Researchers at the University of Tokyo and Alternative Machine have collaborated to develop a new humanoid robot system called Alter3. This robot is unique because it can understand and execute commands given in natural language, thanks to the powerful language model GPT-4. Alter3 is designed to perform various tasks, from taking selfies to mimicking behaviors like pretending to be a ghost.
The integration of large language models (LLMs) with robotics systems is a significant advancement in the field of robotics. Although commercial scalability is still a work in progress, the combination of LLMs and robots has shown great potential and is driving innovation in robotics research.
Alter3 utilizes GPT-4 as its backend model to interpret natural language instructions and translate them into actionable commands for the robot. The model uses an “agentic framework” to plan a sequence of actions that the robot must follow to accomplish the given task. This planning process involves determining the necessary steps to achieve the desired outcome.
To ensure precise execution of commands, Alter3 uses different GPT-4 prompt formats to analyze instructions and convert them into robot commands. The model generates a series of API commands based on the action plan, which are then executed by the robot. Additionally, researchers have incorporated a feedback mechanism that allows humans to provide corrections or adjustments to the robot’s actions, enhancing its performance.

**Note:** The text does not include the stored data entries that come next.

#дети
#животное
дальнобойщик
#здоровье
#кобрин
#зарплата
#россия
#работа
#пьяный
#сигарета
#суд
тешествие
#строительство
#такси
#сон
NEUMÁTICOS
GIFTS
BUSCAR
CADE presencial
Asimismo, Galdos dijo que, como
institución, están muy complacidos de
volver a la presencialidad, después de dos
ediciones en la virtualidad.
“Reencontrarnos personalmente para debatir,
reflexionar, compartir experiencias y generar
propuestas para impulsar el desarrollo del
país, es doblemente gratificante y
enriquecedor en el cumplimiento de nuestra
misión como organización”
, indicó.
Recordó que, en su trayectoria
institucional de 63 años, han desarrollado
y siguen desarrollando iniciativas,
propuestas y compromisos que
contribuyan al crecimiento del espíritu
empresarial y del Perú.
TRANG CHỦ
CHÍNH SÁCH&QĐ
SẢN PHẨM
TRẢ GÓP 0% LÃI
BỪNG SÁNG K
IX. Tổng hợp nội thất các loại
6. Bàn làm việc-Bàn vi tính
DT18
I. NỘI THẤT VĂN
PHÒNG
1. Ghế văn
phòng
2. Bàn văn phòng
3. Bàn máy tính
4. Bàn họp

The researchers conducted various tests to evaluate Alter3’s capabilities, including tasks like taking selfies, drinking tea, and mimicking behaviors such as pretending to be a ghost. Alter3 demonstrated the ability to respond to complex scenarios that require strategic planning and execution.

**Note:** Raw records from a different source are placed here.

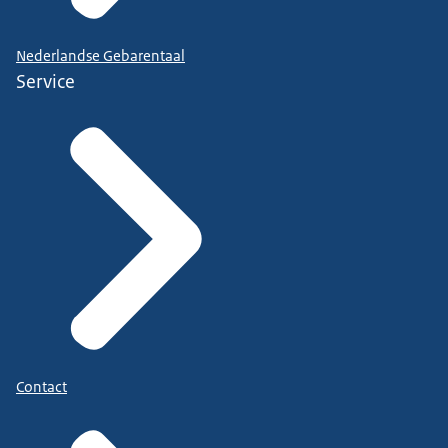
Nederlandse Gebarentaal
Service
Contact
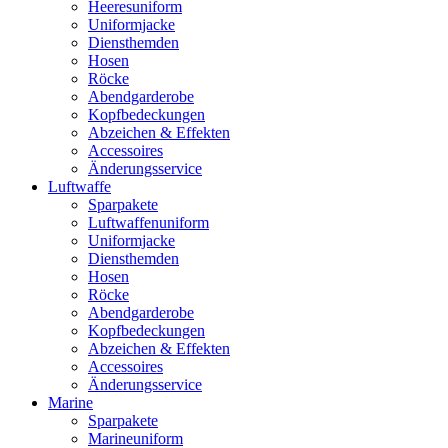
Heeresuniform
Uniformjacke
Diensthemden
Hosen
Röcke
Abendgarderobe
Kopfbedeckungen
Abzeichen & Effekten
Accessoires
Änderungsservice
Luftwaffe
Sparpakete
Luftwaffenuniform
Uniformjacke
Diensthemden
Hosen
Röcke
Abendgarderobe
Kopfbedeckungen
Abzeichen & Effekten
Accessoires
Änderungsservice
Marine
Sparpakete
Marineuniform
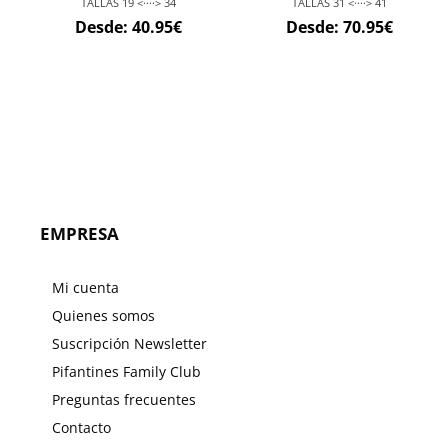
TALLAS 19 <····> 34
TALLAS 31 <····> 41
Desde:
40.95
€
Desde:
70.95
€
EMPRESA
Mi cuenta
Quienes somos
Suscripción Newsletter
Pifantines Family Club
Preguntas frecuentes
Contacto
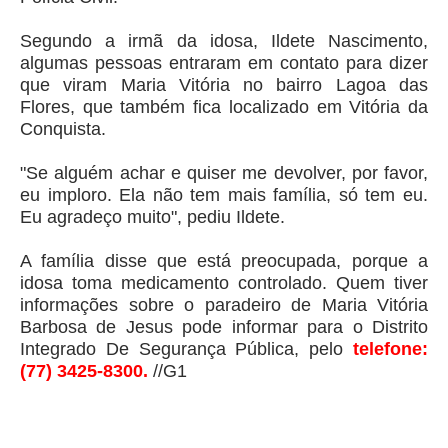
Segundo a irmã da idosa, Ildete Nascimento,
algumas pessoas entraram em contato para dizer
que viram Maria Vitória no bairro Lagoa das
Flores, que também fica localizado em Vitória da
Conquista.
"Se alguém achar e quiser me devolver, por favor,
eu imploro. Ela não tem mais família, só tem eu.
Eu agradeço muito", pediu Ildete.
A família disse que está preocupada, porque a
idosa toma medicamento controlado. Quem tiver
informações sobre o paradeiro de Maria Vitória
Barbosa de Jesus pode informar para o Distrito
Integrado De Segurança Pública, pelo
telefone:
(77) 3425-8300.
//G1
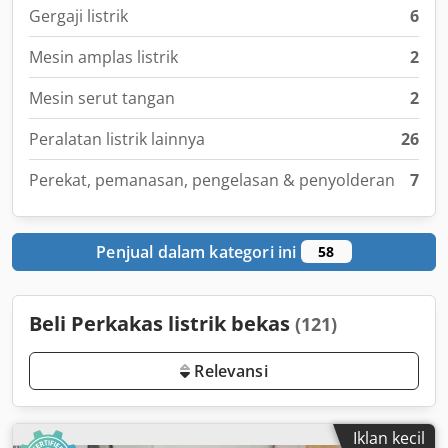
Gergaji listrik
6
Mesin amplas listrik
2
Mesin serut tangan
2
Peralatan listrik lainnya
26
Perekat, pemanasan, pengelasan & penyolderan
7
Penjual dalam kategori ini
58
Beli Perkakas listrik bekas
(121)
Relevansi
Iklan kecil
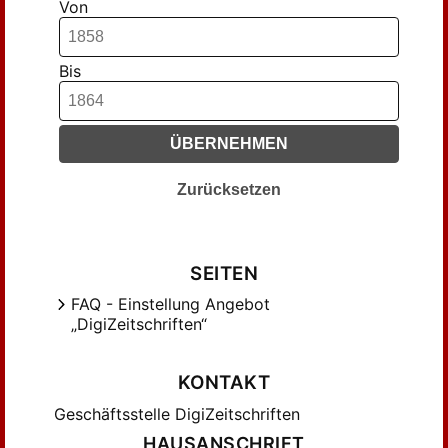
Von
Bis
ÜBERNEHMEN
Zurücksetzen
SEITEN
FAQ - Einstellung Angebot
„DigiZeitschriften“
KONTAKT
Geschäftsstelle DigiZeitschriften
HAUSANSCHRIFT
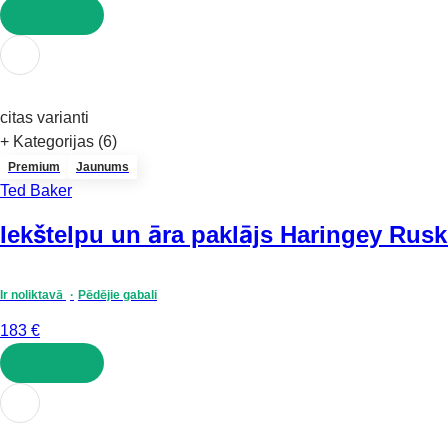
LIKT GROZĀ
citas varianti
+ Kategorijas (6)
Premium
Jaunums
Ted Baker
Iekštelpu un āra paklājs Haringey Rusk
Ir noliktavā
Pēdējie gabali
183 €
LIKT GROZĀ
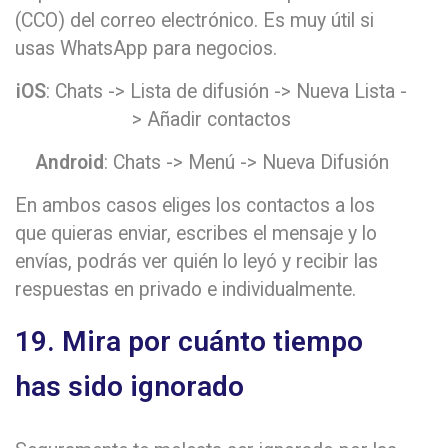
(CCO) del correo electrónico. Es muy útil si
usas WhatsApp para negocios.
iOS
: Chats -> Lista de difusión -> Nueva Lista -
> Añadir contactos
Android
: Chats -> Menú -> Nueva Difusión
En ambos casos eliges los contactos a los
que quieras enviar, escribes el mensaje y lo
envías, podrás ver quién lo leyó y recibir las
respuestas en privado e individualmente.
19. Mira por cuánto tiempo
has sido ignorado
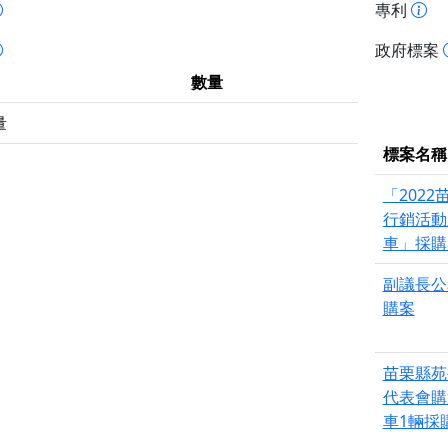
專利
政府標案
數量
量
標案名稱
「2022
行銷活動
車」採購
副議長公
購案
苗栗縣苑
代表會購
車1輛採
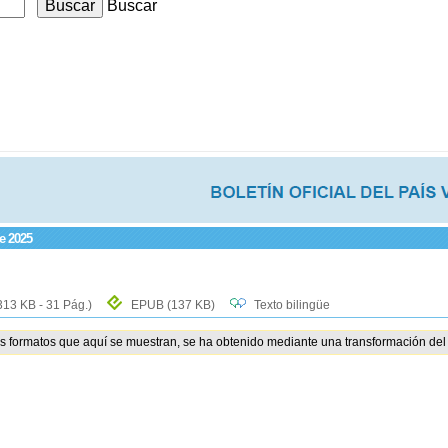
Buscar
de 2025
313 KB - 31 Pág.)
EPUB
(137 KB)
Texto bilingüe
os formatos que aquí se muestran, se ha obtenido mediante una transformación del 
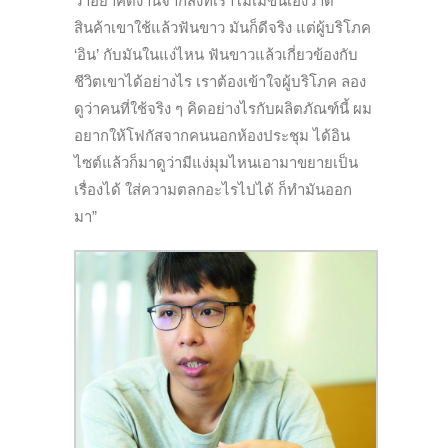
ว่าอย่าคิดงานจากสิ่งที่เราโมเมขึ้นเองว่าดี
สินค้าเขาใช้แล้วฟันขาว มันก็ดีจริง แต่ผู้บริโภค
‘อิน’ กับมันในแง่ไหน ฟันขาวแล้วเกี่ยวข้องกับ
ชีวิตเขาได้อย่างไร เราต้องเข้าใจผู้บริโภค ลอง
ดูว่าคนที่ใช้จริง ๆ คิดอย่างไรกับผลิตภัณฑ์นี้ ผม
อยากให้โฟกัสจากคนนอกห้องประชุม ได้อิน
ไซต์แล้วก็มาดูว่ามีแง่มุมไหนเอามาขยายเป็น
เรื่องได้ ใส่ความตลกอะไรไปได้ ก็ทำมันออก
มา”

The incorporation of human feedback and memory storage has improved Alter3’s performance, enabling the robot to adapt and refine its actions based on corrections provided by users. This dynamic learning process enhances the robot’s ability to mimic human behaviors and emotions accurately.

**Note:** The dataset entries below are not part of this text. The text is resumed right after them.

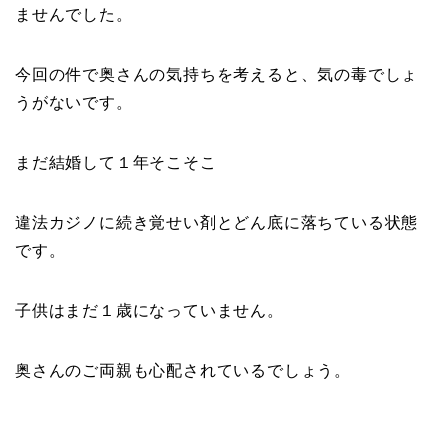
ませんでした。
今回の件で奥さんの気持ちを考えると、気の毒でしょ
うがないです。
まだ結婚して１年そこそこ
違法カジノに続き覚せい剤とどん底に落ちている状態
です。
子供はまだ１歳になっていません。
奥さんのご両親も心配されているでしょう。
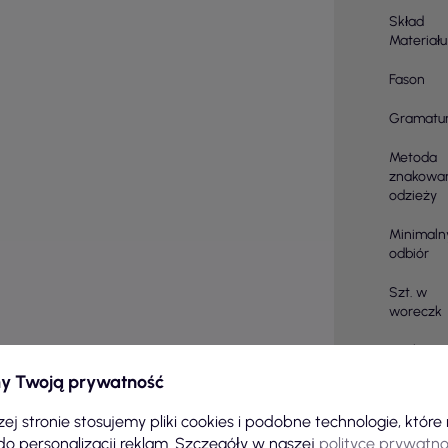
Skład
Materiału
Fason
Gramatu
Metoda
znakowa
odzieży
Minimaln
odbiór
Szt. w
woreczk
Metka
y Twoją prywatność
Prać w
ej stronie stosujemy pliki cookies i podobne technologie, któr
Zabiegi
do personalizacji reklam. Szczegóły w naszej
polityce prywatno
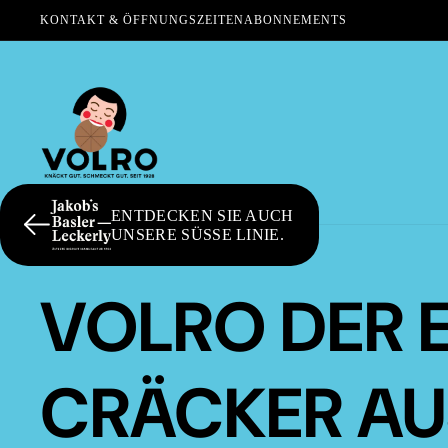
KONTAKT & ÖFFNUNGSZEITEN
ABONNEMENTS
ENTDECKEN SIE AUCH
UNSERE SÜSSE LINIE.
VOLRO DER 
CRÄCKER AU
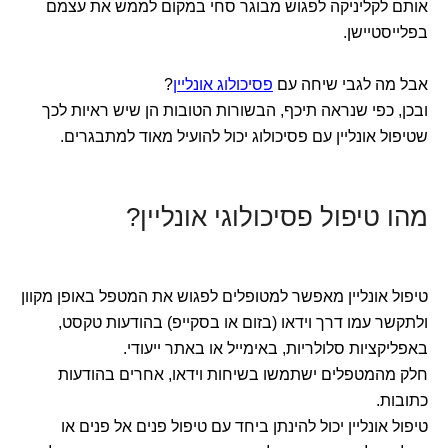
אותם לקליניקה לפגוש מבוגר סחי במקום לממש את עצמם
בפלייסטיישן.
אבל מה לגבי שיחה עם
פסיכולוג אונליין
?
ובכן, כפי שנראה תיכף, הבשורות הטובות הן שיש ראיות לכך
שטיפול אונליין עם פסיכולוג יכול להועיל מאוד למתבגרים.
מהו טיפול פסיכולוגי אונליין?
טיפול אונליין מאפשר למטופלים לפגוש את המטפל באופן מקוון
ולתקשר עמו דרך וידאו (בזום או בסקייפ) בהודעות טקסט,
באפליקציות סלולריות, באימייל או באתר ייעודי.
חלק מהמטפלים ישתמשו בשיחות וידאו, אחרים בהודעות
כתובות.
טיפול אונליין יכול להינתן ביחד עם טיפול פנים אל פנים או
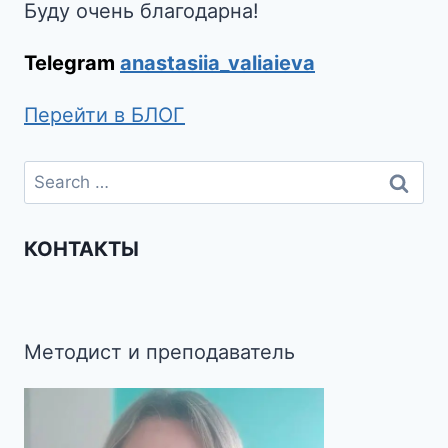
Буду очень благодарна!
Telegram
anastasiia_valiaieva
Перейти в БЛОГ
КОНТАКТЫ
Методист и преподаватель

The use of foundation models like GPT-4 in robotics research is gaining popularity, as seen in projects like Figure, which leverage OpenAI models to understand human instructions and perform real-world actions. While more advanced models are being developed for specific robotics tasks, the fundamental challenges of creating robots that can perform basic functions like grasping objects and maintaining balance remain.
In conclusion, Alter3 represents a significant milestone in robotics research, showcasing the potential of integrating language models with humanoid robots. As technology continues to advance, the collaboration between AI and robotics will lead to more sophisticated and capable robotic systems in the future.